The majority of housing stock in developing countries is self-built. In fact, research shows that between 50% to 90% of houses are built under an owner-driven construction model, whereby homeowners undertake the building of their homes themselves. Construction is most often done incrementally: Households save a little, then build a little. With this process, houses can take between 15 and 30 years to finish and often suffer from severe quality and structural issues.
For microfinance institutions (MFIs) seeking to serve the millions of low-income homebuilders, understanding the impact of their loans has been a challenge. Though MFIs may assist households in overcoming significant financial hurdles, they often struggle to guarantee the quality of the construction when homebuilders lack the technical know-how to build a house by themselves. Loans provided by microfinance institutions tend to be small and short-term in nature, as compared to mortgage loans. So families often have construction plans that exceed the amount of funding they can receive through a microfinance institution. Additionally, hiring construction and engineering services may not be possible with their limited funds. Many families try to save money on labor costs by managing their home construction, relying on their immediate network of friends and neighbors to provide labor, which impacts homes’ structural integrity and ability to withstand disasters.

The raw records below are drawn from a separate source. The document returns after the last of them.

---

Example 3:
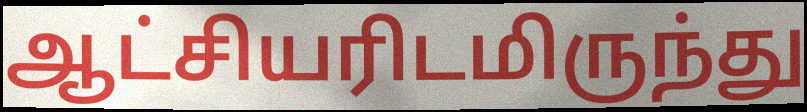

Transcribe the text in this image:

ஆட்சியரிடமிருந்து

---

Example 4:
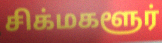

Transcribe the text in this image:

சிக்மகளூர்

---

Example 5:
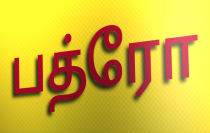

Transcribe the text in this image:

பத்ரோ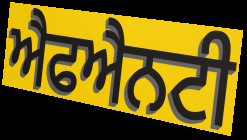
ਐਫਐਨਟੀ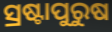
ସ୍ରଷ୍ଟାପୁରୁଷ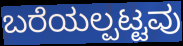
ಬರೆಯಲ್ಪಟ್ಟವು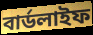
বার্ডলাইফ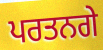
ਪਰਤਨਗੇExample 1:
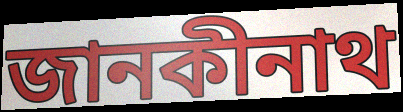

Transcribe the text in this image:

জানকীনাথ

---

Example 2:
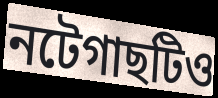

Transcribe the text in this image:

নটেগাছটিও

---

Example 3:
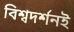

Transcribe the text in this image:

বিশ্বদর্শনই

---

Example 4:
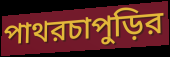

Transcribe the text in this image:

পাথরচাপুড়ির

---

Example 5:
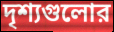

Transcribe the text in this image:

দৃশ্যগুলোরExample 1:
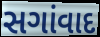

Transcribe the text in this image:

સગાંવાદ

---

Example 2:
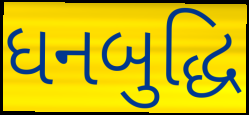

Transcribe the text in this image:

ધનબુદ્ધિ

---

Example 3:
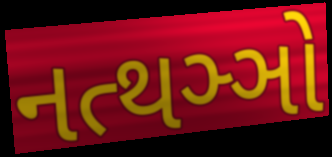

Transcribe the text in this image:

નત્થઞ્ઞો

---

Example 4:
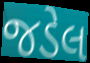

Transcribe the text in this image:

જડેલ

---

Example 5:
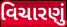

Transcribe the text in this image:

વિચારણું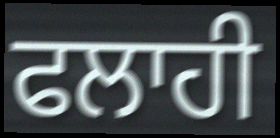
ਫਲਾਹੀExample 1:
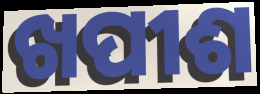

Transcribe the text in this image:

ଖପୀଶ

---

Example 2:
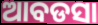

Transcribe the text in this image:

ଆବଡସା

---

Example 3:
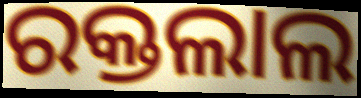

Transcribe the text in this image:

ରକ୍ତଲାଲ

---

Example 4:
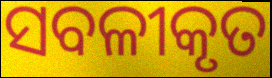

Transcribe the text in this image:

ସବଳୀକୃତ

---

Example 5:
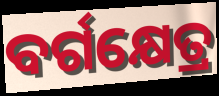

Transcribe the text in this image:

ବର୍ଗକ୍ଷେତ୍ରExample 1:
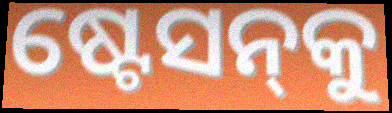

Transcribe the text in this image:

ଷ୍ଟେସନ୍‍କୁ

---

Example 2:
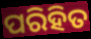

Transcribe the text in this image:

Simultaneously, MFIs lack data to determine how best to structure their lending products to support low-income homebuilder clients’ efforts to build better. They typically look at the family’s economic indicators, but they also need to understand their clients’ entire home building journey to determine the right solutions for them, including financial and non-financial services that can aid in better construction quality. Loans that result in either incomplete housing improvements or low-quality construction increase the lending risk for the MFI. Clients may not be motivated enough to pay back loans if they aren’t proud of the house they’ve built, or if the home’s quality has deteriorated substantially through the life of the loan. Unfortunately, MFIs often do not have access to the information that would provide them with a fuller understanding of customers’ needs, and allow them to facilitate safe construction and help families construct better-quality homes.

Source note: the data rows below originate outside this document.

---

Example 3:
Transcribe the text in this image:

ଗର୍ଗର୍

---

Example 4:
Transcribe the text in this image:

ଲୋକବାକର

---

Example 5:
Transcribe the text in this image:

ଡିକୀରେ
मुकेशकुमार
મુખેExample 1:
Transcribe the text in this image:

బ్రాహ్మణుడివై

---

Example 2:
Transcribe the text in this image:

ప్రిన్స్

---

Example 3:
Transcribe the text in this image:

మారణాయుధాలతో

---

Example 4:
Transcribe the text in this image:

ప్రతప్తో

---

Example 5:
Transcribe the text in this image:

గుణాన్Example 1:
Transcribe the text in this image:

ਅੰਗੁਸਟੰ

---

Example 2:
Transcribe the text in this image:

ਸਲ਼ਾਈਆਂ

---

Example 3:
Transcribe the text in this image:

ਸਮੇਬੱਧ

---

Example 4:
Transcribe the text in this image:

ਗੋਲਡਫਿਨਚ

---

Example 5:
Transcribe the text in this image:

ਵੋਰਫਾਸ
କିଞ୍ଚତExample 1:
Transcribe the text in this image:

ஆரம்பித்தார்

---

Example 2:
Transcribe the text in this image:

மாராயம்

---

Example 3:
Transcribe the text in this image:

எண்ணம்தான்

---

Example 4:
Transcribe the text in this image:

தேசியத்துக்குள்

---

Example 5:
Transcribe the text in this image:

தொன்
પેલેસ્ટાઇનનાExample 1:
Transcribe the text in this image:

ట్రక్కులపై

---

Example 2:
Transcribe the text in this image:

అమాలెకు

A Tool to Better Understand the Needs of Low-Income Home Builders
To fill this knowledge gap, the Terwilliger Center for Innovation in Shelter, a unit of Habitat for Humanity that works with housing market actors to expand innovative and client-responsive services, developed the Housing Quality Assessment Tool for MFIs. The tool collects data on objective indicators, such as a home’s workmanship, disaster readiness, access to services and structure, producing a construction score out of 100. It can be customized to local building codes and is designed to be used alongside qualitative questions that provide a deep understanding of families’ needs, aspirations and pain-points, to further support MFIs’ understanding of the typical customer’s journey. Ultimately, the tool enables users to extract key insights for specific construction improvements that may support increased shelter resiliency for the targeted households.
Habitat’s Terwilliger Center used the tool in its work with Jeevan Bikas Samaj, one of the largest MFIs in Nepal. The organization wanted to know if borrowers were using their loans for the intended purpose, if the homes they constructed were of good quality, and how the MFI could add more value to the customer experience.

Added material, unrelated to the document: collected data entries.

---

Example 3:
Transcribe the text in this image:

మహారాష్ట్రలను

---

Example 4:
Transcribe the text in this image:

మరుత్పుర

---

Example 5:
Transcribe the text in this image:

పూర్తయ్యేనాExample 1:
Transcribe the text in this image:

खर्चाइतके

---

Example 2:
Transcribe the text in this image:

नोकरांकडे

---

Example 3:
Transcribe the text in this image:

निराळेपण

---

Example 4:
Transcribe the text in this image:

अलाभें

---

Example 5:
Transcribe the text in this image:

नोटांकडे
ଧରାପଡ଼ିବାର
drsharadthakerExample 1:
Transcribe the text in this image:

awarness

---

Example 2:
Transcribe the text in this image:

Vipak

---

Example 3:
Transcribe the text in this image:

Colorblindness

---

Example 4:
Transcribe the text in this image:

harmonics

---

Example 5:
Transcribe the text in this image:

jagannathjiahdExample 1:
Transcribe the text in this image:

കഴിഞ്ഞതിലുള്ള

A Terwilliger Center survey of 202 low-income Jeevan Bikas Samaj clients found that three quarters used homebuilding loans for new house construction, while approximately one quarter used it for renovations, extensions and repairs. The survey revealed an encouraging trend: Among the 152 families borrowing for new construction, the number of families living in permanent housing, rather than temporary or semi-permanent structures, nearly doubled, rising from 31% to 60%. The survey also found a positive correlation between the size of the loan and the likelihood that the resulting housing would be a permanent structure.
With greater knowledge around the impact of its housing lending products, Jeevan Bikas Samaj gained confidence in its position as a leader in housing microfinance in Nepal. This information also demonstrated how the organization could further improve. The tool ultimately helped the MFI revise its product range to offer larger-sized and longer-tenure loans, while also providing consumer education in safe and disaster-resilient home construction practices.
Bringing Solutions to MFIs and Homebuilding Clients
The Terwilliger Center wants to expand this work. Through partnerships with organizations like Miyamoto International, the Center is designing innovative products and services that enable institutions to not only meet clients’ financial needs, but also to ensure that their homes are safe, sustainable and disaster-resilient.
Prioritizing resilience in design can often be less expensive and more efficient long-term than retrofitting self-constructed homes. Typical retrofits can cost thousands of dollars — unaffordable for most households. Fortunately, new technologies and construction methods are bringing this goal into reach. Indigenous and low-cost methods — from polypropylene bands to bamboo — strengthen house structures at a fraction of the usual price.
Creating lasting change through safe and resilient housing will continue to require interventions across multiple markets and along the whole housing value chain. As Jeevan Bikas Samaj’s experience shows, the structure of a loan and the home it finances shouldn’t be considered in isolation. Rather, the loan, and the resulting home, should be viewed as part of an integrated process for assuring that more families are able to weather the next storm.